------ Data provided

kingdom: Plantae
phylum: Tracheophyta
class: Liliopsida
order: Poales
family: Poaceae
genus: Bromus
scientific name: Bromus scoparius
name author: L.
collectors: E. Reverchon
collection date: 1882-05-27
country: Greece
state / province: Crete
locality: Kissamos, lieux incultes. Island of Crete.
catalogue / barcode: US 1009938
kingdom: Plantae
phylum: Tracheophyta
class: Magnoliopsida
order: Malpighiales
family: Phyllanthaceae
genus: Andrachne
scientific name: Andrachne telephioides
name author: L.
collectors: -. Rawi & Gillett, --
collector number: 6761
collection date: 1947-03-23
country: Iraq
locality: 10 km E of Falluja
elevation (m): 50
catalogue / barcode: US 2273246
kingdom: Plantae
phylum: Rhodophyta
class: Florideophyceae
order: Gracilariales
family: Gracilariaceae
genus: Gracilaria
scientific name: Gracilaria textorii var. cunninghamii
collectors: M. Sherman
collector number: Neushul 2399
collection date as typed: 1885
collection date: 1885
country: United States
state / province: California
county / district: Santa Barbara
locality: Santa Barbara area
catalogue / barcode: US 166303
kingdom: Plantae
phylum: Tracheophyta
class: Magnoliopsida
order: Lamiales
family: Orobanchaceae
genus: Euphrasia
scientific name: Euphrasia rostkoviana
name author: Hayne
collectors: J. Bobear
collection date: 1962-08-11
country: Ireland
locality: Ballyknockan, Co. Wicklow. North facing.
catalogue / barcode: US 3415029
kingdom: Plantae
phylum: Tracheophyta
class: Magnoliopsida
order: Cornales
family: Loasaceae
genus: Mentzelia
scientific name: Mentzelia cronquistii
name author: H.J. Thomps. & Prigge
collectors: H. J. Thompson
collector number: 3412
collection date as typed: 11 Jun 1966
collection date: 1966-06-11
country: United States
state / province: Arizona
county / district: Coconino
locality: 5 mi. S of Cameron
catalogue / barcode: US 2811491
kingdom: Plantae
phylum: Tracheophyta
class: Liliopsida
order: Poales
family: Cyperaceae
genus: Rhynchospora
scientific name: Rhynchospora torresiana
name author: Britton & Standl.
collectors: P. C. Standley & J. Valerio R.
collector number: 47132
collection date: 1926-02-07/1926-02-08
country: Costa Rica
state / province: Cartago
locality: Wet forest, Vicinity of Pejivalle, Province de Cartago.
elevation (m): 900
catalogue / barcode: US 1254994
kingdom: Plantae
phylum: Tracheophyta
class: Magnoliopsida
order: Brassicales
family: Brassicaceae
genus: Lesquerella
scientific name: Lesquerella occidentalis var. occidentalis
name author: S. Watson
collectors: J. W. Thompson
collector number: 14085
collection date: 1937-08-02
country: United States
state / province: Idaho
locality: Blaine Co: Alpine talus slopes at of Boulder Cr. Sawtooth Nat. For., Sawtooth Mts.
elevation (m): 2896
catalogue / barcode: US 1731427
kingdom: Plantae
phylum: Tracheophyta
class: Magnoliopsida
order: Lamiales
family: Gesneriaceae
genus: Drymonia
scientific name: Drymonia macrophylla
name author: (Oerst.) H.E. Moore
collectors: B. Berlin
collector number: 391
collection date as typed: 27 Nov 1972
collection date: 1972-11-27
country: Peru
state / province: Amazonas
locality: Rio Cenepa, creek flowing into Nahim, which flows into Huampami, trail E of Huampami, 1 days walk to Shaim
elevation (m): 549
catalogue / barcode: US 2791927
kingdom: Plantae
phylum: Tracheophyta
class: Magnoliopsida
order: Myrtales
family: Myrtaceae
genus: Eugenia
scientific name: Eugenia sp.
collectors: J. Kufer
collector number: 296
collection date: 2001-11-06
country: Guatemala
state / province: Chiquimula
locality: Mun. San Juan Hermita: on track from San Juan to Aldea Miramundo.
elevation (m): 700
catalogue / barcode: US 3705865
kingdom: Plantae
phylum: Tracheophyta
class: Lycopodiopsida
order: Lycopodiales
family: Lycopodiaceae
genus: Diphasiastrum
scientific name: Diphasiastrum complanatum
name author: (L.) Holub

------------

Request
Please rewrite these rows, replacing "state / province" with "region" and leaving everything else unchanged.

Written response
kingdom: Plantae
phylum: Tracheophyta
class: Liliopsida
order: Poales
family: Poaceae
genus: Bromus
scientific name: Bromus scoparius
name author: L.
collectors: E. Reverchon
collection date: 1882-05-27
country: Greece
region: Crete
locality: Kissamos, lieux incultes. Island of Crete.
catalogue / barcode: US 1009938
kingdom: Plantae
phylum: Tracheophyta
class: Magnoliopsida
order: Malpighiales
family: Phyllanthaceae
genus: Andrachne
scientific name: Andrachne telephioides
name author: L.
collectors: -. Rawi & Gillett, --
collector number: 6761
collection date: 1947-03-23
country: Iraq
locality: 10 km E of Falluja
elevation (m): 50
catalogue / barcode: US 2273246
kingdom: Plantae
phylum: Rhodophyta
class: Florideophyceae
order: Gracilariales
family: Gracilariaceae
genus: Gracilaria
scientific name: Gracilaria textorii var. cunninghamii
collectors: M. Sherman
collector number: Neushul 2399
collection date as typed: 1885
collection date: 1885
country: United States
region: California
county / district: Santa Barbara
locality: Santa Barbara area
catalogue / barcode: US 166303
kingdom: Plantae
phylum: Tracheophyta
class: Magnoliopsida
order: Lamiales
family: Orobanchaceae
genus: Euphrasia
scientific name: Euphrasia rostkoviana
name author: Hayne
collectors: J. Bobear
collection date: 1962-08-11
country: Ireland
locality: Ballyknockan, Co. Wicklow. North facing.
catalogue / barcode: US 3415029
kingdom: Plantae
phylum: Tracheophyta
class: Magnoliopsida
order: Cornales
family: Loasaceae
genus: Mentzelia
scientific name: Mentzelia cronquistii
name author: H.J. Thomps. & Prigge
collectors: H. J. Thompson
collector number: 3412
collection date as typed: 11 Jun 1966
collection date: 1966-06-11
country: United States
region: Arizona
county / district: Coconino
locality: 5 mi. S of Cameron
catalogue / barcode: US 2811491
kingdom: Plantae
phylum: Tracheophyta
class: Liliopsida
order: Poales
family: Cyperaceae
genus: Rhynchospora
scientific name: Rhynchospora torresiana
name author: Britton & Standl.
collectors: P. C. Standley & J. Valerio R.
collector number: 47132
collection date: 1926-02-07/1926-02-08
country: Costa Rica
region: Cartago
locality: Wet forest, Vicinity of Pejivalle, Province de Cartago.
elevation (m): 900
catalogue / barcode: US 1254994
kingdom: Plantae
phylum: Tracheophyta
class: Magnoliopsida
order: Brassicales
family: Brassicaceae
genus: Lesquerella
scientific name: Lesquerella occidentalis var. occidentalis
name author: S. Watson
collectors: J. W. Thompson
collector number: 14085
collection date: 1937-08-02
country: United States
region: Idaho
locality: Blaine Co: Alpine talus slopes at of Boulder Cr. Sawtooth Nat. For., Sawtooth Mts.
elevation (m): 2896
catalogue / barcode: US 1731427
kingdom: Plantae
phylum: Tracheophyta
class: Magnoliopsida
order: Lamiales
family: Gesneriaceae
genus: Drymonia
scientific name: Drymonia macrophylla
name author: (Oerst.) H.E. Moore
collectors: B. Berlin
collector number: 391
collection date as typed: 27 Nov 1972
collection date: 1972-11-27
country: Peru
region: Amazonas
locality: Rio Cenepa, creek flowing into Nahim, which flows into Huampami, trail E of Huampami, 1 days walk to Shaim
elevation (m): 549
catalogue / barcode: US 2791927
kingdom: Plantae
phylum: Tracheophyta
class: Magnoliopsida
order: Myrtales
family: Myrtaceae
genus: Eugenia
scientific name: Eugenia sp.
collectors: J. Kufer
collector number: 296
collection date: 2001-11-06
country: Guatemala
region: Chiquimula
locality: Mun. San Juan Hermita: on track from San Juan to Aldea Miramundo.
elevation (m): 700
catalogue / barcode: US 3705865
kingdom: Plantae
phylum: Tracheophyta
class: Lycopodiopsida
order: Lycopodiales
family: Lycopodiaceae
genus: Diphasiastrum
scientific name: Diphasiastrum complanatum
name author: (L.) Holub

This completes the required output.